Entre os procedimentos realizados por Valéria sem a habilitação exigida estão rinoplastia, bichectomia e lipoaspiração de papada.
As investigações, iniciadas em 2024 após relatos de vítimas em 2023, apontam que os procedimentos eram feitos em uma sala odontológica comum no Setor Bueno, sem condições sanitárias, esterilização adequada ou suporte anestésico, chegando a durar mais de 12 horas.
As vítimas sofreram sequelas graves, incluindo infecções, fibroses, necroses e cicatrizes permanentes. Em um caso extremo, uma paciente quase foi internada na UTI e acabou sendo levada pela própria dentista para ser tratada em sua residência.
Diante do caso, a clínica foi interditada e uma funcionária foi presa em flagrante por tentar ocultar provas.
A Justiça determinou o cumprimento de mandados de busca e apreensão de documentos, prontuários e equipamentos, além do bloqueio de R$ 600 mil para futuro ressarcimento das vítimas. Em depoimento, Valéria optou por permanecer em silêncio.
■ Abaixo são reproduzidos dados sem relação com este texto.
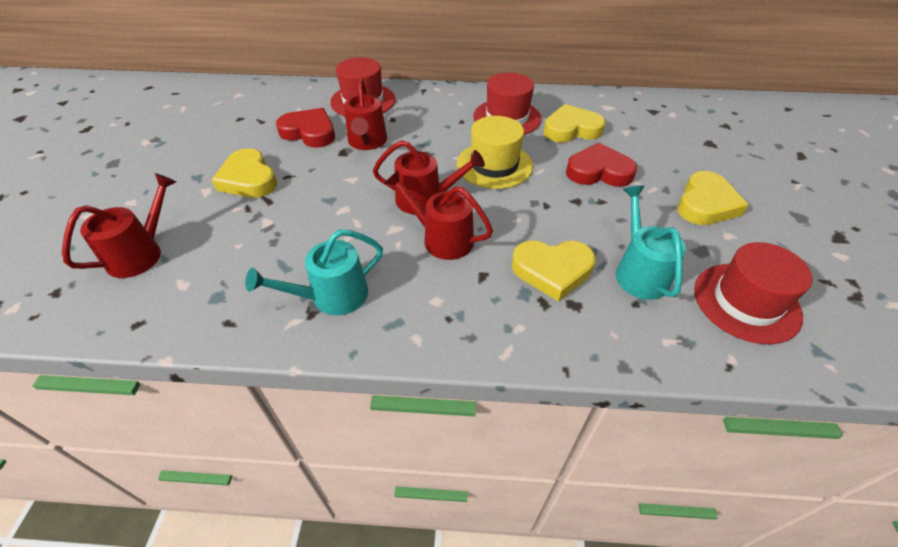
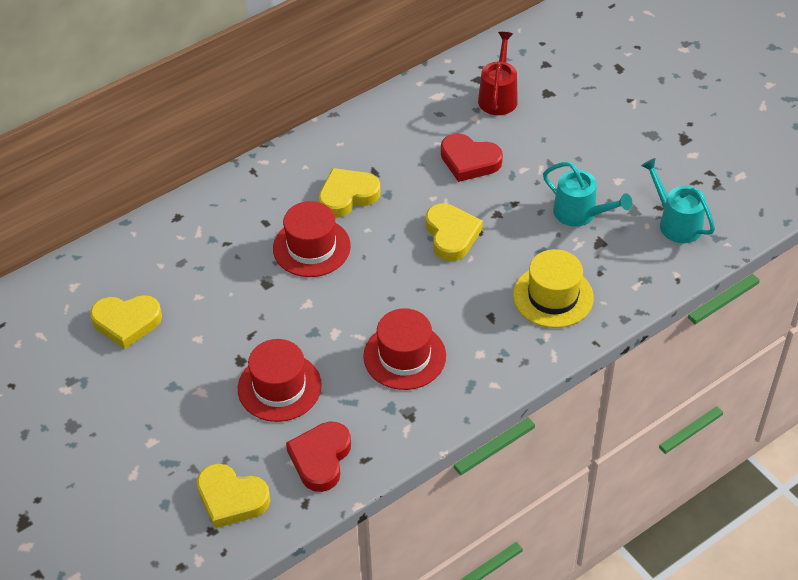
red watering can: [62,173,176,278] [344,77,387,150] [373,140,485,214] [385,170,493,260] = 4 -> [478,32,518,115] = 1

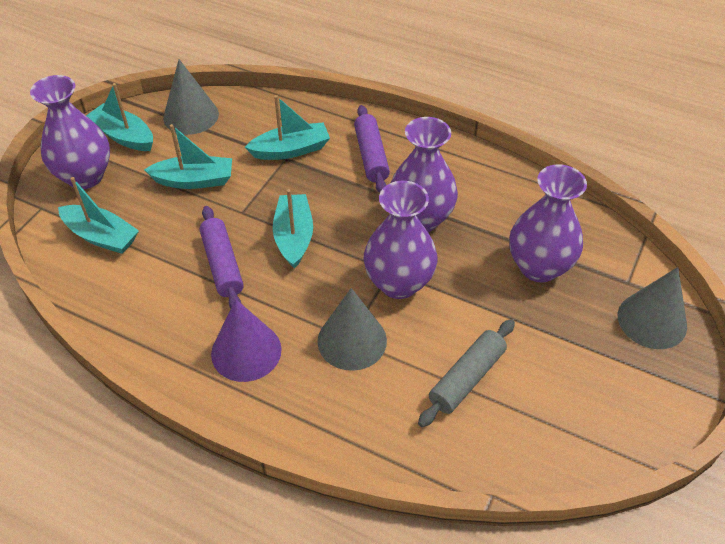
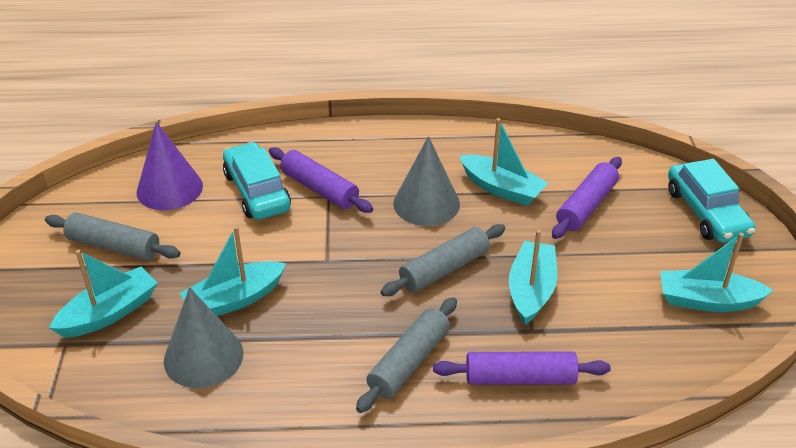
grey cone: [163,59,219,135] [317,288,387,371] [618,267,687,349] = 3 -> [164,287,244,388] [393,136,460,226] = 2
grey rolling pin: [418,319,515,427] = 1 -> [45,212,180,261] [356,297,457,413] [380,224,505,296] = 3
purple rolling pin: [200,206,244,308] [354,105,390,193] = 2 -> [269,147,373,213] [433,351,611,385] [552,157,622,239] = 3
purple vase: [30,75,110,189] [364,181,438,299] [391,117,458,232] [509,164,587,282] = 4 -> none = 0
turquoise car: none = 0 -> [223,142,291,220] [668,159,755,243] = 2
O Conselho Regional de Odontologia de Goiás (CROGO) confirmou que a profissional possui registro ativo, mas ressaltou que intervenções cirúrgicas na face só podem ser feitas por dentistas com especialização comprovada em Cirurgia Estética Orofacial, e que uma apuração administrativa sob sigilo já foi instaurada.
A advogada Caroline Bittar, que representava a dentista no momento da prisão, informou em nota que não havia se manifestado sobre o caso por ainda não ter tido acesso à integridade dos documentos do processo. A nova defesa de Valéria não foi encontrada.